You could bolt on state management—store the last-queued commit SHA in a file somewhere. But now you’re building memory on top of a system designed to be memoryless. You’re fighting the tool instead of using it.

The question this raises: what’s the half-life of automation? At what complexity threshold does the automated process become more fragile than the manual one it replaced?

I think the answer has to do with whether the automation needs to remember anything. If it’s purely reactive—same trigger, same response, every time—automation works. The moment it needs to track what it’s done, or check whether something already exists, or handle irregular inputs… you’re not automating anymore. You’re building a system. And systems need maintenance, debugging, monitoring. All the overhead you were trying to avoid.

This applies way beyond code. Think about any workflow you’ve automated in your organization. The ones that keep working are the ones that don’t need memory. Expense reports that route to the same approver every time. Calendar invites that always include the same Zoom link. The ones that break are the ones that need context. “Send a reminder if they haven’t responded”—but what counts as a response? “Escalate if it’s been too long”—but too long compared to what?

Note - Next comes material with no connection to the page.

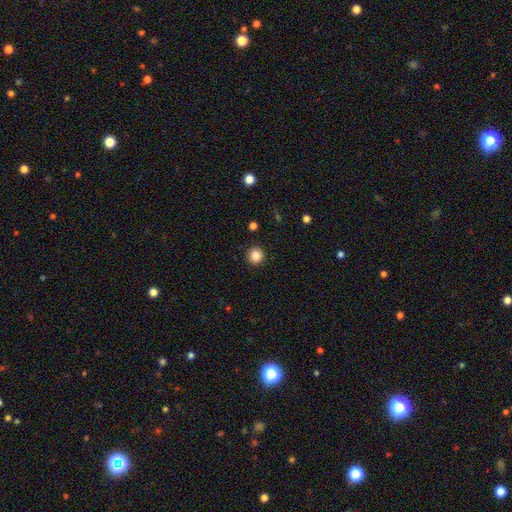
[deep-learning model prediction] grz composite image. It shows a smooth galaxy with no disk features (85%) that is round (95%). Merging: none (92%).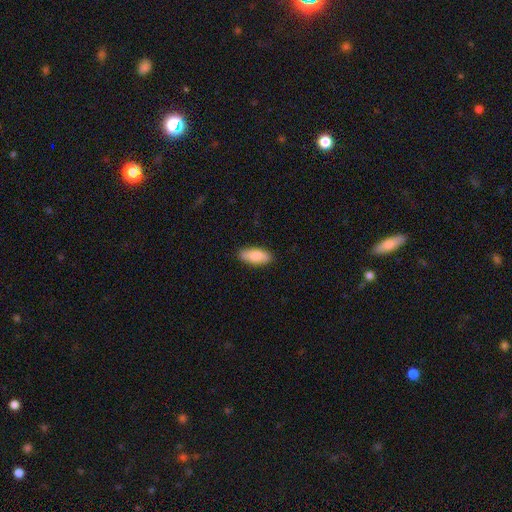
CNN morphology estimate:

Automation succeeds at showing you where stateless logic reaches its boundary. That’s not failure. That’s the automation doing its job of revealing what kind of problem you actually have.

Third thing. This one’s been bugging me.

Admin tooling—user tables, workspace management, role selectors—converged across four products in about two weeks. Everyone ended up with basically the same patterns because they’re visible. You touch admin pages every session. You see what works and what doesn’t. Shared solutions emerge fast.

Observability—error tracking, analytics, event logging—is still copy-paste-adapt for every single product. Same setup steps. Same configuration gotchas. Same “oh right, you have to configure the CORS proxy” discoveries. But it never standardizes.

Why? It’s not that observability is less important. It’s not that it’s harder. It’s that it happens once during deployment and then disappears from view. You set it up, it works, you forget about it. Until the next product, when you rediscover the same steps from scratch.

What gets reused isn’t determined by importance or effort invested. It’s determined by visibility and feedback loops.

This explains so much about organizational knowledge. The stuff that spreads is the stuff people see each other doing. Meeting formats. Slide templates. The way people structure emails. You watch, you copy, patterns emerge.

The stuff that stays siloed is the stuff that happens once and disappears. Onboarding checklists. Deployment procedures. The weird workaround someone figured out for that one vendor’s API. Important knowledge, hard-won knowledge, but invisible to everyone who wasn’t there when it happened.

If you want knowledge to spread, you have to make it visible. Not documented—visible. Documentation is where knowledge goes to die. Visibility means people encounter it in the normal course of their work, repeatedly, until the pattern becomes obvious.

So here’s the question I’m left with. How much of what we call “technical debt” or “organizational dysfunction” is actually just… constraints we committed to before we understood them, automation that outgrew its stateless origins, and knowledge that never spread because no one could see it?

And if that’s true, what would it look like to design for discovery instead of decision? To assume you’ll learn the real requirements through implementation, not before it?

I don’t have a clean answer. But I think it starts with paying attention to integration boundaries, automation breakpoints, and invisible knowledge. That’s where the interesting stuff hides.